By Amanda Menas
Educators across the country are calling for substantial reforms to voter protections in order to support their students, families, and their school communities. We can ensure every eligible American has the freedom to vote and that the results of our elections reflect the will of the people. Congress must pass the For the People Act.
Passed by the House nearly two years ago, H.R. 1, For the People Act, was among hundreds of measures sent to the legislative graveyard of then-Majority Leader Mitch McConnell (R-KY). Democrats have renewed the push for action now that they control both the House and the Senate—albeit by razor-thin margins. The House voted to pass the bill on March 3, with the Senate moving to hear the bill (S.1) on March 24. The bills would send a strong signal to state legislators who have introduced four times as many bills to restrict people’s basic right to vote since last year.
Educators would like to see the following included in the approved voting rights bill:
Reaffirmation and Expansion of Voting Rights
The landmark Voting Rights Act of 1965 banned discriminatory practices—like literacy tests, poll taxes, intimidation, threats, and violence—and extended voting protections to millions of racial, ethnic, and language minority citizens. Today, however, counties with majority voters of color still face severe voter suppression. Ensuring access to the ballot box is one of our most fundamental rights as citizens. We should do everything possible to ensure that no voter’s health or safety is at risk.
One way to increase voter participation is to enact automatic voter registration. This policy alone could add an estimated 50 million eligible people to the voter rolls, including many people with disabilities who previously faced significant barriers to registering in person.
States across the country have passed measures to make it harder for Americans—particularly people of color, the elderly, students, and people with disabilities—to exercise their fundamental right to cast a ballot. These measures include voter ID laws, cuts to early voting, and purges of voter rolls.
In 2013, the U.S. Supreme Court decision gutted key components of the landmark Voting Rights Act of 1965, whose provisions were remarkably successful in protecting the voting rights of individuals most vulnerable to voter discrimination: communities of color, the elderly, the poor, and those with limited English skills.
A vibrant democracy requires expanded participation.

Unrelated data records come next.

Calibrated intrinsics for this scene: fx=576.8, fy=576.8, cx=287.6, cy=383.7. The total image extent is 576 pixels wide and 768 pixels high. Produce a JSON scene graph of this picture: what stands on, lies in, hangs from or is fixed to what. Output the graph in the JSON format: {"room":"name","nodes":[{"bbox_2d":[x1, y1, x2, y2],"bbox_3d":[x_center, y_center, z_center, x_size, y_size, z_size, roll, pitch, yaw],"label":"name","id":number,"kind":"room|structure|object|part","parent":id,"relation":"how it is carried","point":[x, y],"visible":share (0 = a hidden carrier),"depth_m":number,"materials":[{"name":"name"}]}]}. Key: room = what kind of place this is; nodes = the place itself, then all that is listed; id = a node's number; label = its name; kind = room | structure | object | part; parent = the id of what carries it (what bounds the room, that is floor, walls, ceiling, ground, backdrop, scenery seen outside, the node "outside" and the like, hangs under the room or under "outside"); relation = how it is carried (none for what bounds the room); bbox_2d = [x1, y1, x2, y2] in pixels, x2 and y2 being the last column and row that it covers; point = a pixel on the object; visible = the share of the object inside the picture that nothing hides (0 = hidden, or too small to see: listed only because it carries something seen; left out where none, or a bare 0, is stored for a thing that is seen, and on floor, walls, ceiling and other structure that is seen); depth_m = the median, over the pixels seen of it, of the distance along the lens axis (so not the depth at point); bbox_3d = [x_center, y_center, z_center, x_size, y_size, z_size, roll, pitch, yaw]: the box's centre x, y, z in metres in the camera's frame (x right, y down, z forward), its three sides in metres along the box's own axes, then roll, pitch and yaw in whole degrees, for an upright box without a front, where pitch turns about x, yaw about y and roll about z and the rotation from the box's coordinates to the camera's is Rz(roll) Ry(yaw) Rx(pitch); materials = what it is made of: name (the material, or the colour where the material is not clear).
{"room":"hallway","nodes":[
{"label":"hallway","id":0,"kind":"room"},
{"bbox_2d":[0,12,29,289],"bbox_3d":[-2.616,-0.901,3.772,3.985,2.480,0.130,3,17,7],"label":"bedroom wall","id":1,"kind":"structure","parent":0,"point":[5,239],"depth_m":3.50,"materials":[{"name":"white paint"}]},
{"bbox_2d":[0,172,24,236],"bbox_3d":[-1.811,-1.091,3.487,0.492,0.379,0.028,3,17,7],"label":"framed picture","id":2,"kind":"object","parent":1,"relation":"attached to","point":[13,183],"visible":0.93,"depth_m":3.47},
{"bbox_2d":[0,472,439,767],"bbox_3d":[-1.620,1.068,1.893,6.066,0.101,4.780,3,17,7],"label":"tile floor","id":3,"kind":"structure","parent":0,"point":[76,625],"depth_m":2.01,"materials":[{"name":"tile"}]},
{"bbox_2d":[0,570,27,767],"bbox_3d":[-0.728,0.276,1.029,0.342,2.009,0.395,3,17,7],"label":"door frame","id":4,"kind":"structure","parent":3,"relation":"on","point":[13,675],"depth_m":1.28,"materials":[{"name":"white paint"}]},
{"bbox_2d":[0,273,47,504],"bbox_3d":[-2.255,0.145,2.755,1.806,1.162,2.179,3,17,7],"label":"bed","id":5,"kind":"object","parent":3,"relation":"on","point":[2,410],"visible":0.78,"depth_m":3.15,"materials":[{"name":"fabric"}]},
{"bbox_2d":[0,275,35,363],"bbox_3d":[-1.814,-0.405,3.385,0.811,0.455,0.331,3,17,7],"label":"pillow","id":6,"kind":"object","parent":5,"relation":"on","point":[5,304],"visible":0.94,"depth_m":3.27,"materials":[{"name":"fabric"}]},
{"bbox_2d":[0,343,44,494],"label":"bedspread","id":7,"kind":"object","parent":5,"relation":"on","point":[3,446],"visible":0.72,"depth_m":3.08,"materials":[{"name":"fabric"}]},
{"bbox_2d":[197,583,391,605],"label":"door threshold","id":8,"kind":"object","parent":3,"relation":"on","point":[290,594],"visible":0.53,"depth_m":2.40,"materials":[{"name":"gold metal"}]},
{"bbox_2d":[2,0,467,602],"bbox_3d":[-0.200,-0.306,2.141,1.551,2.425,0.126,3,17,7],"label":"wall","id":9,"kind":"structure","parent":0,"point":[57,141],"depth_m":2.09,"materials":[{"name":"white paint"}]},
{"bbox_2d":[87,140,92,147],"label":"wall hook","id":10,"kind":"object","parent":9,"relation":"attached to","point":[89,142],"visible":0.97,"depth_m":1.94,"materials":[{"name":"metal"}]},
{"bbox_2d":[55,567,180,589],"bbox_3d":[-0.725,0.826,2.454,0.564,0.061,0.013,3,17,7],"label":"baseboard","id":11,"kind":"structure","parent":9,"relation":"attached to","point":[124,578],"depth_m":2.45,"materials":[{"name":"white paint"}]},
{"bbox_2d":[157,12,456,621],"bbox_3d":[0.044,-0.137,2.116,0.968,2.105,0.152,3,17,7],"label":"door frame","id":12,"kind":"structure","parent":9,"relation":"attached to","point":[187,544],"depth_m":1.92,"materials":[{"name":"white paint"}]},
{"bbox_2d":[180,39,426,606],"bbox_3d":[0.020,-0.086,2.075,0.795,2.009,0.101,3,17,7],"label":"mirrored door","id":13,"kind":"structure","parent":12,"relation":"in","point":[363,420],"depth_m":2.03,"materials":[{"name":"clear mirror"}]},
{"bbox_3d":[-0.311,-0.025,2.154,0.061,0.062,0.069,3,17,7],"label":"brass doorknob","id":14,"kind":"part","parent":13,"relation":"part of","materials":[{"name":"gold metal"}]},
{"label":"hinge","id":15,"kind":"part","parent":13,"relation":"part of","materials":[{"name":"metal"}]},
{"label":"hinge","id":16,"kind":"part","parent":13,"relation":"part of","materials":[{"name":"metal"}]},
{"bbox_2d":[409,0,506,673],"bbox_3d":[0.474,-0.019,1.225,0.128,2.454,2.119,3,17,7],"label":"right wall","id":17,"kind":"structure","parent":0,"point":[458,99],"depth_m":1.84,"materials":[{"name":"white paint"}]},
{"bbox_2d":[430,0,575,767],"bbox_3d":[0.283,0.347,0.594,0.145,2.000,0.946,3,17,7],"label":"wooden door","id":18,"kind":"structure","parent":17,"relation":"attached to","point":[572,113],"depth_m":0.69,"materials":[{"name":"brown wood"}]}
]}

It is time for Congress to restore protections of the VRA, which ensure access to the ballot for all voters.
With the fights for racial justice and voter disenfranchisement inherently intertwined, Congress must also work to pass the John Lewis Voting Rights Advancement Act (VRA) – which would restore a critical provision of the Voting Rights Act gutted by the Supreme Court’s infamous 2013 Shelby County v. Holder decision. By restoring the VRA’s preclearance provision, Congress would be taking a crucial step in preventing racial discrimination in the voting process. Unless we take these steps, many voters—especially those in historically marginalized communities—will not have the opportunity to vote and will not have a say in our democracy.
HR 1 also would ensure that individuals who have completed felony sentences have their voting rights restored, expand voting by mail and early voting, and modernize the voting system.

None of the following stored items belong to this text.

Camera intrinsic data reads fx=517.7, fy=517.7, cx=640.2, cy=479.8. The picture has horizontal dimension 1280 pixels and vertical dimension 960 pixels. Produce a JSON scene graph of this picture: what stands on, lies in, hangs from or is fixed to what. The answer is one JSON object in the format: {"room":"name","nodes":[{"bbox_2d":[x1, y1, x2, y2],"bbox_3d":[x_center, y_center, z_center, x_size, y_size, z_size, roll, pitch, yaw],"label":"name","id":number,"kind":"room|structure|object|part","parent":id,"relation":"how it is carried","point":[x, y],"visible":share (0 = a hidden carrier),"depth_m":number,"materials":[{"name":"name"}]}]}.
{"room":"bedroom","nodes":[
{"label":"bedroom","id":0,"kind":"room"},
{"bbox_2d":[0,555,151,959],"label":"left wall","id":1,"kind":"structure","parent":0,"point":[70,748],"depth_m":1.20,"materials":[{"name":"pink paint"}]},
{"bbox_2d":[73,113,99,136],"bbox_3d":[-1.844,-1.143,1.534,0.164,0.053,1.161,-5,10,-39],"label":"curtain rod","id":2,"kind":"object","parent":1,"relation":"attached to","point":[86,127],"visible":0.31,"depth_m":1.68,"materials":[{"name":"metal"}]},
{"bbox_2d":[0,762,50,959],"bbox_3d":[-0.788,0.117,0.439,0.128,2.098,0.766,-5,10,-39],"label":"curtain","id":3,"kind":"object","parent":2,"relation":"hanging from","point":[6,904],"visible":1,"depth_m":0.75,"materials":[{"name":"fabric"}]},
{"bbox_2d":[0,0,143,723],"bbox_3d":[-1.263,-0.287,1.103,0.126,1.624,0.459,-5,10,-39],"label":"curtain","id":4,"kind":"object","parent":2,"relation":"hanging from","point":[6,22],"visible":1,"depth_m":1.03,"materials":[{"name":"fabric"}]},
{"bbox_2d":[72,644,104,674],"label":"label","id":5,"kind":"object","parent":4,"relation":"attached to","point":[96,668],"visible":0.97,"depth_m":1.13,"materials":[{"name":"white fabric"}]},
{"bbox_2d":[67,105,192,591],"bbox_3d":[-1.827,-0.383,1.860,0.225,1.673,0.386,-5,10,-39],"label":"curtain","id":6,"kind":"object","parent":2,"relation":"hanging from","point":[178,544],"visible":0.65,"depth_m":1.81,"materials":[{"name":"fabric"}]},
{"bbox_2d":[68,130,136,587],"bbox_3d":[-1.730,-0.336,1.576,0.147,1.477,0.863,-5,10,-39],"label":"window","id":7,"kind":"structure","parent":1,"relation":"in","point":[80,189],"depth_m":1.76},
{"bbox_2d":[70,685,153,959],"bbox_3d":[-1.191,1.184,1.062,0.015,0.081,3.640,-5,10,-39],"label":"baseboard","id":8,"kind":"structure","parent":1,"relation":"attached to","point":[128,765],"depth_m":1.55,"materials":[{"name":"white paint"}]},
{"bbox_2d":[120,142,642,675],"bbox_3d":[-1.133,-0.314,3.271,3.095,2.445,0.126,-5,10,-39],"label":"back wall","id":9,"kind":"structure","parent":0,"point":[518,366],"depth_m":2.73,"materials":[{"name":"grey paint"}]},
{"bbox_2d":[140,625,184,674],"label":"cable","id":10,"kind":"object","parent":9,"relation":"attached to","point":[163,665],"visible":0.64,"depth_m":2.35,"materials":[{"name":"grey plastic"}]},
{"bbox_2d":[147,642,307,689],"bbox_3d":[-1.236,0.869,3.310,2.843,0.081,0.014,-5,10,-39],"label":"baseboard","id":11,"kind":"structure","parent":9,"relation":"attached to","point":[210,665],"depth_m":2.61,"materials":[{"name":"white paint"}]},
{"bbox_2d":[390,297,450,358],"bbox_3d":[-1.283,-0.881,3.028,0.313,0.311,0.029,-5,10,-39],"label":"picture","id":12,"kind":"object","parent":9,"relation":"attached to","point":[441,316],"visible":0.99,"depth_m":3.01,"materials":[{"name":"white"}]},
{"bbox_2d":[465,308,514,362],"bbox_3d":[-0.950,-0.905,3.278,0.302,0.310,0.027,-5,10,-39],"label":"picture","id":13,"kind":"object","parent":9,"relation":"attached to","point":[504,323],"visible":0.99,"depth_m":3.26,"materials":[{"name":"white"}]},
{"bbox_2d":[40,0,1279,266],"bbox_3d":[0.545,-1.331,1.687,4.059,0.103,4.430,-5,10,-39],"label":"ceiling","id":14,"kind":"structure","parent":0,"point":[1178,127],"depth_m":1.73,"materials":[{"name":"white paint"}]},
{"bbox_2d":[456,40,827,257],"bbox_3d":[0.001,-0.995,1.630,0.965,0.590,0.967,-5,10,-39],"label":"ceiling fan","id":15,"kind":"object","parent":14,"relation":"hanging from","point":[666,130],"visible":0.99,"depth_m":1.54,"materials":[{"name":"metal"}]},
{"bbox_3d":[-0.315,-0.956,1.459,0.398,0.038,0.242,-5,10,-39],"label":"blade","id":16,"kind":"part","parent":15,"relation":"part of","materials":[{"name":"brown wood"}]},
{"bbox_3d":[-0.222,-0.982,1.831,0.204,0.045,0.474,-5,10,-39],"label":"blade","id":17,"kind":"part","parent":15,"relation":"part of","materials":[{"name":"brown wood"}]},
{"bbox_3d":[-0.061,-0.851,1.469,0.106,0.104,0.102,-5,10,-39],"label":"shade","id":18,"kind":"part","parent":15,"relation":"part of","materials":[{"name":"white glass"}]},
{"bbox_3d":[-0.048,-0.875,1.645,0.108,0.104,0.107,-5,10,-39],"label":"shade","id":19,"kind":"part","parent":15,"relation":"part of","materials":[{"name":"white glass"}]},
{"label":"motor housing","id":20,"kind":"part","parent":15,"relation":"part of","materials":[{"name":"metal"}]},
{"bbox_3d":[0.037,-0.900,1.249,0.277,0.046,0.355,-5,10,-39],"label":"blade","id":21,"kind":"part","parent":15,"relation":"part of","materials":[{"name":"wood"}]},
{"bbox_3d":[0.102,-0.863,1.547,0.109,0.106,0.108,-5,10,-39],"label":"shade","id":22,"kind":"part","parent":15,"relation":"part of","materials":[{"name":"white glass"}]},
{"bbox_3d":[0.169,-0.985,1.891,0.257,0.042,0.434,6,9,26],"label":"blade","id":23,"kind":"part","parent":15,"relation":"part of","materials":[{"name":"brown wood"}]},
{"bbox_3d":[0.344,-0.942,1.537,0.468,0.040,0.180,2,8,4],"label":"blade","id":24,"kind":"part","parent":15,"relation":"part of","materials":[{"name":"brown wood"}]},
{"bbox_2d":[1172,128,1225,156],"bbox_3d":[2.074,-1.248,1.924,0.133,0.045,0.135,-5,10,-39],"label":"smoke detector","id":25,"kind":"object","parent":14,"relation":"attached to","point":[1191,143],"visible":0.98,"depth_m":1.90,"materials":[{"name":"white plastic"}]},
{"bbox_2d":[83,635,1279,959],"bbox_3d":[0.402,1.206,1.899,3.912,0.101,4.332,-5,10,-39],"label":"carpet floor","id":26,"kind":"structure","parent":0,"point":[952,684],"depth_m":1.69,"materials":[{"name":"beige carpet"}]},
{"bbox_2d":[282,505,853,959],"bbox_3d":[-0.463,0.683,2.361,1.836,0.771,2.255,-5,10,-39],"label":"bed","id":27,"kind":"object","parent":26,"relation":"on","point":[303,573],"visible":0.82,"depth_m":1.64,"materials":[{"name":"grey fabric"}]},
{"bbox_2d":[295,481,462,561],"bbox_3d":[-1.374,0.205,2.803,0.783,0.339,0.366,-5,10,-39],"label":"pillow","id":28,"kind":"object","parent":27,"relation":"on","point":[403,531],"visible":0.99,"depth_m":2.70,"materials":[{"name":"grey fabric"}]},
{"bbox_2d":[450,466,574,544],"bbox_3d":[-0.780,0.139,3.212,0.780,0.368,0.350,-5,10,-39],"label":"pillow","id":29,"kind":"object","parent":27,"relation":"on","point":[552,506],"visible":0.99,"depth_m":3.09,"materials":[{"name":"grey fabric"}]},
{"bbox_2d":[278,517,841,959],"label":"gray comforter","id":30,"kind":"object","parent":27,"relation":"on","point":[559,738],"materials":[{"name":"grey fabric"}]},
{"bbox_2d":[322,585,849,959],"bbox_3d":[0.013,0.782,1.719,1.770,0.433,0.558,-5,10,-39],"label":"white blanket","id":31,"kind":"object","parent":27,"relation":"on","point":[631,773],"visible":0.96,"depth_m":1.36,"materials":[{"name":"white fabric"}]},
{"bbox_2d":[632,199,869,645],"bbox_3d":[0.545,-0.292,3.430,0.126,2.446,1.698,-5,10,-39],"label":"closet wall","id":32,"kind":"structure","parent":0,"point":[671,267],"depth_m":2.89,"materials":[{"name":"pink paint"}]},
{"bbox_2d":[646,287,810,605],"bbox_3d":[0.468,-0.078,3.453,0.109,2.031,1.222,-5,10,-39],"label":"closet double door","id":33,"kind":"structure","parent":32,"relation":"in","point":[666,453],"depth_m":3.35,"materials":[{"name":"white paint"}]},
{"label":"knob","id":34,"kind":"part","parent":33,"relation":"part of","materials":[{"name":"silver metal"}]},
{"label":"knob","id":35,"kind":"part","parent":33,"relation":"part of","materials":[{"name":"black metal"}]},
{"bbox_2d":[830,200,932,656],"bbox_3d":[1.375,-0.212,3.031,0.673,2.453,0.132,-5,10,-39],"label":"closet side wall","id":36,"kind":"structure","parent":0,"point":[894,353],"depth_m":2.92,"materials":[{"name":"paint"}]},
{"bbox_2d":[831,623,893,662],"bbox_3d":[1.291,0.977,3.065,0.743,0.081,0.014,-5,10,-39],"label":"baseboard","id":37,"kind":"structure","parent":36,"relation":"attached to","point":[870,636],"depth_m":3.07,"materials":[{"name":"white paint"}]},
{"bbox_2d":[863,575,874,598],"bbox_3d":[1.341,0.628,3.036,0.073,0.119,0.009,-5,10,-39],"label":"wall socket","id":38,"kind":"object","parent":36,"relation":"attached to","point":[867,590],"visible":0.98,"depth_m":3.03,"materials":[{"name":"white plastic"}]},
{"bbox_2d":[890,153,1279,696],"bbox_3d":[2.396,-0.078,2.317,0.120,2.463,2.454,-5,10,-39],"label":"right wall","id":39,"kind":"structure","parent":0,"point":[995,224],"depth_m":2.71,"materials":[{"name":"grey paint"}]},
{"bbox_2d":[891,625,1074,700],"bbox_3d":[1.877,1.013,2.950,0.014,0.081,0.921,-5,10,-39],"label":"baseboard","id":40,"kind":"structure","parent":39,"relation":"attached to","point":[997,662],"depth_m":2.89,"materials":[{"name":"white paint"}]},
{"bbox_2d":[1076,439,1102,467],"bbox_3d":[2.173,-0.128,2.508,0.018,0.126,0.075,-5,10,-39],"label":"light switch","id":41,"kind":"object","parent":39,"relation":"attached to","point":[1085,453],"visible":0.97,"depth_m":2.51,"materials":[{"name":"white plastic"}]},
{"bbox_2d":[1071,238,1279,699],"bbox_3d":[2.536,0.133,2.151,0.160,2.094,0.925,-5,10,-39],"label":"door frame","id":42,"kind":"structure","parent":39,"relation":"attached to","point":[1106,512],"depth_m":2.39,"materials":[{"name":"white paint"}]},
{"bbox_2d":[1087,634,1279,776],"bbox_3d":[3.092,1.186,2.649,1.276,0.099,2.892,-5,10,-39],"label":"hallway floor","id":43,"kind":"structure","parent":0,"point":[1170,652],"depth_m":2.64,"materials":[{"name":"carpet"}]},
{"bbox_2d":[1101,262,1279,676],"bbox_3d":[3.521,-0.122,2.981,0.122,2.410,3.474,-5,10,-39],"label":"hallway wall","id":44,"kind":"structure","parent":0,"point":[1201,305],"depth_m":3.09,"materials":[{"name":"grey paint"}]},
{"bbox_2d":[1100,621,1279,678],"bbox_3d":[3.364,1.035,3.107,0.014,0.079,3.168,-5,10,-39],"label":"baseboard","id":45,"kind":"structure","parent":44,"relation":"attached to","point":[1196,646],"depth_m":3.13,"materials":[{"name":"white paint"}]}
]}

Stronger Oversight to End Big Money in Politics
Instead of empowering the big, super-rich corporations, the For the People Act seeks to modernize campaign financing to put power back in the hands of voters through small donations and public matching funds. In addition, H.R. 1 addresses our government ethics crisis by overhauling the Office of Government Ethics to strengthen federal ethics oversight. It would also require candidates for president and vice president to release their tax returns for the previous 10 years. The law would also expand conflict of interest laws and divestment requirements to prevent members of Congress from serving on corporate boards.
To achieve the goal of an ethical government that represents all residents, H.R. 1 would place new limits on partisan practices like gerrymandering and purging voter rolls that allow politicians to pick their voters. In order to establish fair redistricting criteria and safeguard voting rights for communities of color, states would be required to draw congressional districts using independent redistricting conditions that are bipartisan and reflect the demographic diversity of the region.
Voting should not be a “use it or lose it” right. Practices of voter purging disproportionately target and remove traditionally marginalized people from registration rolls. The bill would also overturn the Supreme Court’s troubling 2018 decision which allowed states to conduct massive purges from its voter rolls based on non-voting in past elections. Each of these actions would ensure that there are fewer discriminatory barriers in preventing Americans from exercising the right to vote.
To move forward together as a nation, we must ensure that every eligible American can cast a ballot, so we are able to elect leaders who govern in our interests and make the promise of our democracy real for us all.